O BNDES decidiu apoiar uma operação em duas etapas. Na primeira, a Suzano e o Sumitomo (com 65% das ações) estão vendendo o controle da Politeno que, por sua vez, tem uma participação importante na Copene. O outro sócio da Politeno é o Econômico/BC (com 35%).
Calabi argumenta que houve uma concorrência internacional aberta a todos, vencida pelo Ultra (que se capitalizou no exterior para isso). Como o Ultra já tem 10% da Norquisa, que controla a Copene, com a Politeno e mais alguma outra compra de participação, poderia controlar o pólo.

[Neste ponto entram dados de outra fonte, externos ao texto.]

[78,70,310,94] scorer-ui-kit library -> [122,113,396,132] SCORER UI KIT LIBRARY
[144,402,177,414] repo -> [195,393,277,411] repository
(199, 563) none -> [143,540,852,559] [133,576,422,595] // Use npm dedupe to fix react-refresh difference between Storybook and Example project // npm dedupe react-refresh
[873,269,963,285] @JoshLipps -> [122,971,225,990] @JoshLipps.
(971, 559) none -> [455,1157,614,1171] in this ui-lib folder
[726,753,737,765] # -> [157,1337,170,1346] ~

Neste ponto, três sócios da Norquisa -Econômico/BC, Mariani e Odebrecht- fizeram um lance defensivo: assinaram um protocolo de que só venderiam suas ações em conjunto. Calabi acha o lance legítimo, pois quem ficasse de fora da venda perderia o prêmio de controle. Reclama apenas que o BC tomou a decisão de surpresa, sem discussão.

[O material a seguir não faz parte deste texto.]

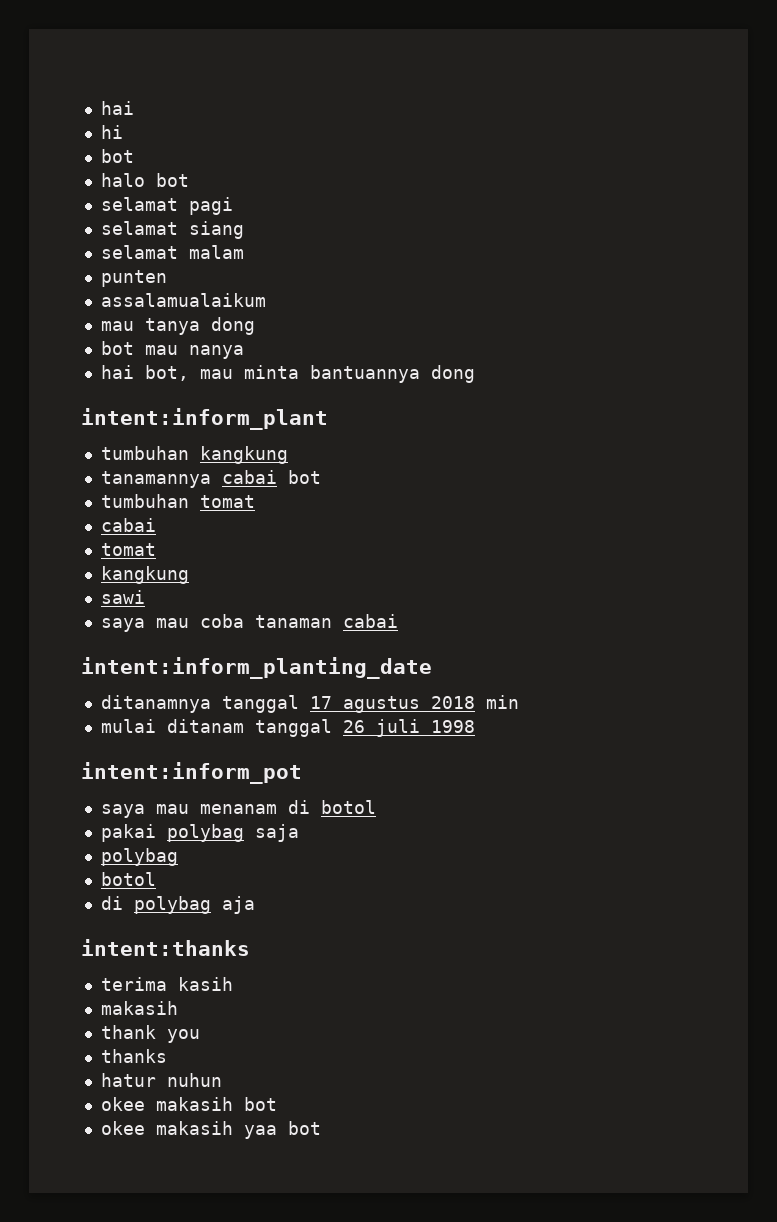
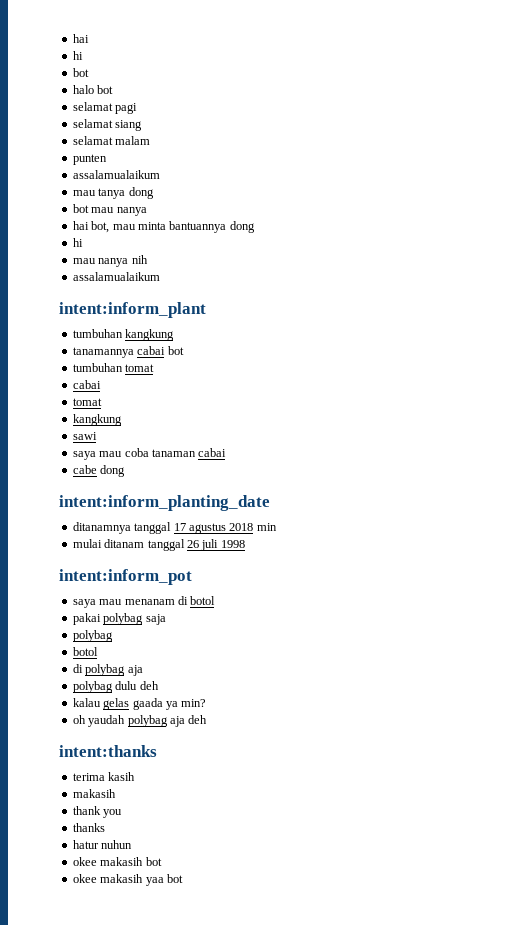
(475, 374) none -> [72,238,83,247] [72,255,148,267] [72,272,160,281] // hi // mau nanya nih // assalamualaikum
(398, 621) none -> [72,465,126,477] // cabe dong
(255, 905) none -> [72,681,159,693] [72,698,207,710] [72,715,208,727] // polybag dulu deh // kalau gelas gaada ya min? // oh yaudah polybag aja deh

Com o protocolo, o Ultra se retraiu, pois aumentou o risco de ele, mesmo controlando a Politeno, acabar sem a Copene. O BNDES resolveu bancar o risco, entrando com capital e financiamento para a compra da Politeno.
O BC, contudo, pode melar a compra se exercer o direito de minoritário na Politeno e ficar com as ações que o Ultra quer comprar. Reforçaria sua posição na venda final da Norquisa, mas virtualmente eliminaria competidores locais. O comprador final provável seria a Dow, embora a Odebrecht diga que pelo menos outros três grupos internacionais tenham manifestado interesse: a Total/Fina, a Basf e a Repsol.
O BC tem argumentado, corretamente, que está defendendo o melhor preço pelo ativo do Econômico, em defesa do contribuinte. Calabi acha que o argumento justifica o protocolo, mas não o fato de o Estado vir a comprar uma empresa petroquímica (a Politeno). Diz que Tápias concorda inteiramente com esta posição.
Se o BC não exercer o direito de comprar a Politeno, isso não quer dizer que o Ultra vai levar a Copene, lembra Calabi. A venda final vai ser um leilão aberto a quem quiser. O Ultra terá o apoio do BNDES por ter apresentado um projeto consistente. O pólo do Sul (Copesul) reclama que quer a mesma vantagem, mas ele acha que isso poderia levar a uma concentração indesejável do setor.
A ironia é que a Odebrecht, como vendedora da Copene (com Mariani e o BC), quer concorrência e preço alto. Mas como um grande ator na Copesul, junto com o Ipiranga, poderia se transformar num comprador da Copene.
Como se vê, a história da petroquímica é um cipoal de interesses, mas que parece ter tido muito pouco a ver com a queda de Calabi.